Mangle instances flow forward, never backward. They live only in the chat-emitted log block (which flows into the corpus). They do not go into any SKILL.md, AGENTS.md, README.md, GitHub issue body, commit message, or other artifact that gets loaded as context or re-indexed.

Reason: SKILL.md descriptions load into every session's context, so listing mangled tokens there teaches the model to expect the mangles as canonical. repo-recall full-text-indexes those files too, so the mangles would appear as false-positive hits when the asker searches for real voice-mangle events.

This invariant was learned the hard way in-session 2026-05-20 across two scrub commits (private agentic-os-kai and public coilysiren/agentic-os).

Status

Live as of 2026-05-20.

  • Loop 1: detection and corpus indexing live. Synthesis-to-Wispr-Flow step is manual.
  • Loop 2: corpus signal already present in session JSONL; asker side not yet built. The lowest-friction next step is a one-off frequency analysis to seed the first batch of Snippets proposals.
  • Intervention 3: confirmed available in Wispr Flow today; Kai needs to toggle Auto Cleanup off for technical contexts.

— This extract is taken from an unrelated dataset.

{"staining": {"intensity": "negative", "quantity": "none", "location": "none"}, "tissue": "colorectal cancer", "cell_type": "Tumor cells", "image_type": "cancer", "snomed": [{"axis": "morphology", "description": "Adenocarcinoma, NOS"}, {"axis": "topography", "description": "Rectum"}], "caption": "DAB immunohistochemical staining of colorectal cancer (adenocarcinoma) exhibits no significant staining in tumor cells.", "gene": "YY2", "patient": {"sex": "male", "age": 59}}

The ten-round empirical test that motivated the three-way split is captured in repo-recall's session corpus.

Open questions

  • Does Wispr Flow ship an MCP? Lobbying in progress.
  • For Loop 2: what frequency threshold makes a phrase Snippet-worthy? Probably tunable downstream; the asker can present candidates with frequency counts and let Kai pick.
  • For Loop 2: what trigger-phrase generation strategy works best? Short literal abbreviations? User-chosen mnemonics? Asker-proposed candidates?
  • For Intervention 3: does Wispr Flow's Auto Cleanup expose per-app behavior, or only global? Per-app would close the catastrophic-hallucination category without requiring Kai to toggle on every context switch.
  • Cross-session deduplication for Loop 1: who decides when a given (mangled, intended) pair has been "learned" by Wispr Flow and stops appearing? Likely the asker, not the detector.

The reshaped Tanay conversation

Originally framed as "let our agent feed your dictionary" — a single big ask. The empirical test plus the docs read reshaped it into three smaller, sharper asks:

  1. Per-app Auto Cleanup (off in terminal/code apps, on in messaging). Closes the catastrophic-hallucination category without needing any learning loop at all.
  2. Snippets API or import format so an agent can write Snippets files programmatically. Loop 2's high-leverage sink.
  3. Dev-products list extension — Wispr Flow already auto-recognizes "Supabase, Cloudflare, Vercel". Open this internal list to per-user additions. Smaller, sharper version of the original dictionary ask.